**SCHRIFTELIJKE OPDRACHT 1**
Hoe werden Jan en Rianne volgens de tekst over actief luisteren opgevoed?

:: LEESTEKST

Zulke ouders leren in de training gewoonlijk dat kinderen (en volwassenen) gevoelens hebben die onvermijdelijk zijn. Ze zijn een essentieel deel van het leven en niet onnatuurlijk of gevaarlijk. Door te luisteren wordt ook duidelijk dat gevoelens in het algemeen tijdelijk zijn – ze komen en gaan, en het kind ondervindt er geen blijvende schade van. Maar om gevoelens weer kwijt te raken zijn acceptatie en erkenning van de ouders nodig en die kunnen aan het kind worden overgebracht door meevoelend actief luisteren. Als ouders dat leren doen, blijkt dat zelfs intens negatieve gevoelens vrij snel verholpen kunnen worden.
Jan en Rianne, jonge ouders met twee dochters, vertelden in de groep over een voorval dat hen enorm gesterkt had in hun vertrouwen in actief luisteren. Beiden waren streng religieus opgevoed. Hun ouders hadden hun op wel honderd verschillende manieren geleerd dat het tonen van gevoelens een teken van zwakte was, iets wat niet hoort. Jan en Rianne leerden dat het zondig is om te haten, dat je je naaste moet liefhebben, dat kinderen hun mond moeten houden als volwassenen praten, dat je je ouders moet eerbiedigen enzovoort. Omdat ze zelf met zulke strenge regels waren opgevoed, vonden Jan en Rianne, nu ze zelf ouders waren, het moeilijk om de gevoelens van hun kinderen te accepteren en zich in te leven in de vaak emotionele communicatie met hun twee dochters. De training leerde hun te accepteren dat binnen hun relatie gevoelens bestonden. Daarna begonnen ze elkaar hun eigen gevoelens over te brengen door actief naar elkáár te luisteren.

::::
:: TE VERWERKEN RIJEN

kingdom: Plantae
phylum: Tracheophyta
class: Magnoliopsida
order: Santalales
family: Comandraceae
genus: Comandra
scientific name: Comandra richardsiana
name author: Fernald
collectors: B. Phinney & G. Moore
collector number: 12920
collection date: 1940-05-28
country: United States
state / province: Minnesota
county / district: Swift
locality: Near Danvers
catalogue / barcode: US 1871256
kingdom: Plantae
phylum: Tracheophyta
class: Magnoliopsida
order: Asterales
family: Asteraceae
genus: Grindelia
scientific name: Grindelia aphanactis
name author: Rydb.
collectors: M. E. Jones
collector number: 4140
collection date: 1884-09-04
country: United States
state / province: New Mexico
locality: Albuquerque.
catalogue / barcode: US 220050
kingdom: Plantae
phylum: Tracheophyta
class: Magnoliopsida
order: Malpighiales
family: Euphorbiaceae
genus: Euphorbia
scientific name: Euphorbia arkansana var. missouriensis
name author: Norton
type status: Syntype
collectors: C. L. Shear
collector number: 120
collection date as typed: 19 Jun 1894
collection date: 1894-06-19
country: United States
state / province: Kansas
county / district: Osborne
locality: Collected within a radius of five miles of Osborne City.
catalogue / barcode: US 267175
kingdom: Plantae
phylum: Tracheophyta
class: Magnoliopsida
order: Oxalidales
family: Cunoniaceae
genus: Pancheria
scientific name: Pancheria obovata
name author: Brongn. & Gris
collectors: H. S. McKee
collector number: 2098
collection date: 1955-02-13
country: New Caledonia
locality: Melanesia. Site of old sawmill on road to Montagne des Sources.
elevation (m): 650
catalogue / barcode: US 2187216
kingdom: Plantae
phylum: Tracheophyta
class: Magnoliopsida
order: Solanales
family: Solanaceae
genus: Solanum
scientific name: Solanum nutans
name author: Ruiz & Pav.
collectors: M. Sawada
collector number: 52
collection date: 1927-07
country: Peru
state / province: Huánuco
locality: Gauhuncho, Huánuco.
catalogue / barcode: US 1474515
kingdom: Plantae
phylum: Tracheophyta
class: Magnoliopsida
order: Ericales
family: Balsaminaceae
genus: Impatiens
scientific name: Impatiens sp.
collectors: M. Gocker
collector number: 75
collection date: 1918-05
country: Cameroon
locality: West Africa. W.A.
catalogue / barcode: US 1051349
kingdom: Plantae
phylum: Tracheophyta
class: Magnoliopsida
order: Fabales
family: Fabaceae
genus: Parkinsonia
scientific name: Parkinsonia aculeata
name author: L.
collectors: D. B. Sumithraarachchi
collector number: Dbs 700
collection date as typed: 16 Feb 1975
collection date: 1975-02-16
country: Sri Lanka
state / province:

::::

**SCHRIFTELIJKE OPDRACHT 2**
Bewerk een deel van de rijen: begin bij de regel met "scientific name: Solanum nutans" en ga door tot en met de laatste regel van de rijen. Vervang daarin "country" door "land", laat al het overige ongewijzigd en geef alleen die regels terug.

**VOLLEDIGE UITVOER 1**
Ze werden streng religieus opgevoed.

**VOLLEDIGE UITVOER 2**
scientific name: Solanum nutans
name author: Ruiz & Pav.
collectors: M. Sawada
collector number: 52
collection date: 1927-07
land: Peru
state / province: Huánuco
locality: Gauhuncho, Huánuco.
catalogue / barcode: US 1474515
kingdom: Plantae
phylum: Tracheophyta
class: Magnoliopsida
order: Ericales
family: Balsaminaceae
genus: Impatiens
scientific name: Impatiens sp.
collectors: M. Gocker
collector number: 75
collection date: 1918-05
land: Cameroon
locality: West Africa. W.A.
catalogue / barcode: US 1051349
kingdom: Plantae
phylum: Tracheophyta
class: Magnoliopsida
order: Fabales
family: Fabaceae
genus: Parkinsonia
scientific name: Parkinsonia aculeata
name author: L.
collectors: D. B. Sumithraarachchi
collector number: Dbs 700
collection date as typed: 16 Feb 1975
collection date: 1975-02-16
land: Sri Lanka
state / province:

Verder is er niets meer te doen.